== Work task A ==
According to the syntax description excerpt, which cardinalities can a part have?

──────── Source extract

More precisely, a /syntax description/ consists of a name, a
list of /parts/ and a parser which consumes /expressions/
conforming to the described syntax and produces a parse /result
tree/.
+ Part :: An object which describes a sub-structure of
the syntax described by a particular /syntax description/. For
example, the /syntax description/ for ~cl:let~ has a /part/ for
declaration /expressions/ contained in ~let~ /expressions/.
More precisely, a /part/ consists of a name, a cardinality,
which is either one, zero-or-one, one-or-more or zero-or-more,
and an evaluation which is roughly "evaluated", "not evaluated"
or "composed of evaluated and non-evaluated /parts/".
For example, ~cl:defun~ has the following /parts/
| Name | Cardinality | Evaluation |
|----------------------+--------------+-------------------------------------------------|
| name | one | not evaluated |
| lambda list | one | composed of evaluated and non-evaluated /parts/ |
| documentation string | zero-or-one | not evaluated |
| declaration | zero-or-more | not evaluated |
| body forms | zero-or-more | evaluated |
The "composed of evaluated and non-evaluated /parts/"
evaluation of the lambda list is due to the fact that lambda
lists contain unevaluated variable names and lambda list
keywords as well as, possibly, evaluated initialization forms
for optional and keyword parameters and ~&aux~ variables.
+ Result Tree :: A tree that is result of parsing an
input /expression/. Each node in the tree corresponds to a
/sub-expression/ of the input /expression/ (multiple nodes may
correspond to the same /sub-expression/). A node is
characterized by its /kind/, its /initargs/ and its /relations/
to other nodes.
The result tree could possibly be called an Abstract Syntax
Tree (AST), but we avoid that term because the result directly
reflects the structure of the input /expression/.

────────────────
──────── Data to examine

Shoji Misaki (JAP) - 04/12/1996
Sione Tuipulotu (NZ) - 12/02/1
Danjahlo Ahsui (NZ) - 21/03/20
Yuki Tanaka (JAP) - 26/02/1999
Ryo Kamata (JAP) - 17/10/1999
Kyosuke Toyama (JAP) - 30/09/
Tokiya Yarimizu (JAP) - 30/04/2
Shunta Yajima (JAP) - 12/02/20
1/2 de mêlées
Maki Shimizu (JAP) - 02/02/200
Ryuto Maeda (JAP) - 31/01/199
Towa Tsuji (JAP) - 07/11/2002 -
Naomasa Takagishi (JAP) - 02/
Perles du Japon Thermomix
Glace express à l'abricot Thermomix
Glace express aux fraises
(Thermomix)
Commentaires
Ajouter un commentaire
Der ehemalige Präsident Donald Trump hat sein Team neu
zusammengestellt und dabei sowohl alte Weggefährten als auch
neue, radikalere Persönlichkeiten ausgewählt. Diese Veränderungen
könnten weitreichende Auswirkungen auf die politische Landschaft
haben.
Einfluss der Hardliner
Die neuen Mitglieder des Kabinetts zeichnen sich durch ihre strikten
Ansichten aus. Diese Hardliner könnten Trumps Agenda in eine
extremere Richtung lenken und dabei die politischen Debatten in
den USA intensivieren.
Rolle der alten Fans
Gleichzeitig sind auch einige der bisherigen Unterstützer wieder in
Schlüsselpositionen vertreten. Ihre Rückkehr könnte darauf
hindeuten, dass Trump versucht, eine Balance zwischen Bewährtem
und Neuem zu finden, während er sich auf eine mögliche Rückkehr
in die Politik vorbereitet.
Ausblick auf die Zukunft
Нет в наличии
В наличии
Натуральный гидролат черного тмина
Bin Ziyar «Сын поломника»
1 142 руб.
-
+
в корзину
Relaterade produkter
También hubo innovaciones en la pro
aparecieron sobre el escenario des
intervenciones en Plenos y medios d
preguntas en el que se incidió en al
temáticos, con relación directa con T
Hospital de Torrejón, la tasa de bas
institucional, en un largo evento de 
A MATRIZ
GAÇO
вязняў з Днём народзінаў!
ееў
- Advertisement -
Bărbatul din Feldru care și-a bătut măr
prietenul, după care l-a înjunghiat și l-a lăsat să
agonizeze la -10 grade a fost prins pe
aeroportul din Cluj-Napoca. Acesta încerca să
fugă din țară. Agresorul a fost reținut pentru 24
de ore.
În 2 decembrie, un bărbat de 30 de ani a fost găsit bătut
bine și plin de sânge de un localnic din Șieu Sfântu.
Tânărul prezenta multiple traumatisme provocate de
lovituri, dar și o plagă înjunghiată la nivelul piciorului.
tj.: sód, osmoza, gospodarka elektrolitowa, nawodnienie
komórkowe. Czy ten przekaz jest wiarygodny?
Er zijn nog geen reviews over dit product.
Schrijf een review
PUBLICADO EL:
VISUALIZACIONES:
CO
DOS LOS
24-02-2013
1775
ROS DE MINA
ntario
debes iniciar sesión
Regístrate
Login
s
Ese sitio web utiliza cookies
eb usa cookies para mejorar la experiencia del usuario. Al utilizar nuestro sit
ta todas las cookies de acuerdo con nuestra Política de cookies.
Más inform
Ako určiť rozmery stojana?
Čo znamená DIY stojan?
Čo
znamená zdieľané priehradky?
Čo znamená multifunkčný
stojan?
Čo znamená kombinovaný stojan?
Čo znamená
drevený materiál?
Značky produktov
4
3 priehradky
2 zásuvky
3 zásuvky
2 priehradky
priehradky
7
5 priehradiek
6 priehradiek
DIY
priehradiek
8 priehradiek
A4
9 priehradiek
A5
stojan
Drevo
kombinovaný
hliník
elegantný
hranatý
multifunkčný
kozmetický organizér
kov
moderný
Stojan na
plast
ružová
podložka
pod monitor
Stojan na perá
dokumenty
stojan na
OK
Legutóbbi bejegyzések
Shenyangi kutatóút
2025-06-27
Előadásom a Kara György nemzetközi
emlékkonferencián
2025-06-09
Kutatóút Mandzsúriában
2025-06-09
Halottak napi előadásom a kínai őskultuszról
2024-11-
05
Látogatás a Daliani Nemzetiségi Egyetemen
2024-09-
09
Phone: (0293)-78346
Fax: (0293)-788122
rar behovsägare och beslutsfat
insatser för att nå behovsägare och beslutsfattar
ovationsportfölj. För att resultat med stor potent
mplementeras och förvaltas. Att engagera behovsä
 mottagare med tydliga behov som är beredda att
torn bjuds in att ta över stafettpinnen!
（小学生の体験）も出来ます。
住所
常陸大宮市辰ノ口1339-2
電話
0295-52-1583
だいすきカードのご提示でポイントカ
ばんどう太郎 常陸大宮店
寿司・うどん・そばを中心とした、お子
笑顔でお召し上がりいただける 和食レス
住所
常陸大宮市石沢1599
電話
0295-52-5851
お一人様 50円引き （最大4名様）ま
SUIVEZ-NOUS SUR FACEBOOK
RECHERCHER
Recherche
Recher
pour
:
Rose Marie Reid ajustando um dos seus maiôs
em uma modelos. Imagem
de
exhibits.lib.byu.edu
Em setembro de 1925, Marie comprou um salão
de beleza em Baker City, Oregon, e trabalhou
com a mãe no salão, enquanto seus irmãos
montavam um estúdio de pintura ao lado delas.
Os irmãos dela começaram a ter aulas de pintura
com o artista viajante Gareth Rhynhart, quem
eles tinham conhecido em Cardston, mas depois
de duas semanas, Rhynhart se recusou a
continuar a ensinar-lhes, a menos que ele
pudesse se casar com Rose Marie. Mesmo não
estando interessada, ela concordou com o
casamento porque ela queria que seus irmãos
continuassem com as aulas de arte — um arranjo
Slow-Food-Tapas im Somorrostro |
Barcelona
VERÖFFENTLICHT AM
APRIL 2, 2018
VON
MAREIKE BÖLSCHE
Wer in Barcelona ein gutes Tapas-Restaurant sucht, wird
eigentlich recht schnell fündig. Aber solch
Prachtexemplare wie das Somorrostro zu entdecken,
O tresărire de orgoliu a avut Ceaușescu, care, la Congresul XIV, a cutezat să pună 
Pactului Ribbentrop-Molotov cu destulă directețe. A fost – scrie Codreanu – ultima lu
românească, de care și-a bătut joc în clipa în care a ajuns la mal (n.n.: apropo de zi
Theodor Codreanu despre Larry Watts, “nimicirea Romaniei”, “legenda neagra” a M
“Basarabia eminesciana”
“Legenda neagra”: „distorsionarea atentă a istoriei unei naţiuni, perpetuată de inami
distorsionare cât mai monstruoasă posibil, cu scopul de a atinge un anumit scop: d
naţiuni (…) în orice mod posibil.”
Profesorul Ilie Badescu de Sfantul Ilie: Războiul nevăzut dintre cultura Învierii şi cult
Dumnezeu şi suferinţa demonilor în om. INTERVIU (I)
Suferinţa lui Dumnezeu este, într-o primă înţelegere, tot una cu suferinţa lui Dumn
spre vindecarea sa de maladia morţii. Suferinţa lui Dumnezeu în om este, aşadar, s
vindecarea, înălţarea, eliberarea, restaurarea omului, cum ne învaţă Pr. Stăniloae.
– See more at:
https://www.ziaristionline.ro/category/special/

────────────────

== Work task B ==
Quote the records from their first line through the line containing "Naomasa Takagishi (JAP) - 02/", including both of those lines. Reproduce only that span.

== Problem solution A ==
A part's cardinality is one, zero-or-one, one-or-more, or zero-or-more.

== Problem solution B ==
Shoji Misaki (JAP) - 04/12/1996
Sione Tuipulotu (NZ) - 12/02/1
Danjahlo Ahsui (NZ) - 21/03/20
Yuki Tanaka (JAP) - 26/02/1999
Ryo Kamata (JAP) - 17/10/1999
Kyosuke Toyama (JAP) - 30/09/
Tokiya Yarimizu (JAP) - 30/04/2
Shunta Yajima (JAP) - 12/02/20
1/2 de mêlées
Maki Shimizu (JAP) - 02/02/200
Ryuto Maeda (JAP) - 31/01/199
Towa Tsuji (JAP) - 07/11/2002 -
Naomasa Takagishi (JAP) - 02/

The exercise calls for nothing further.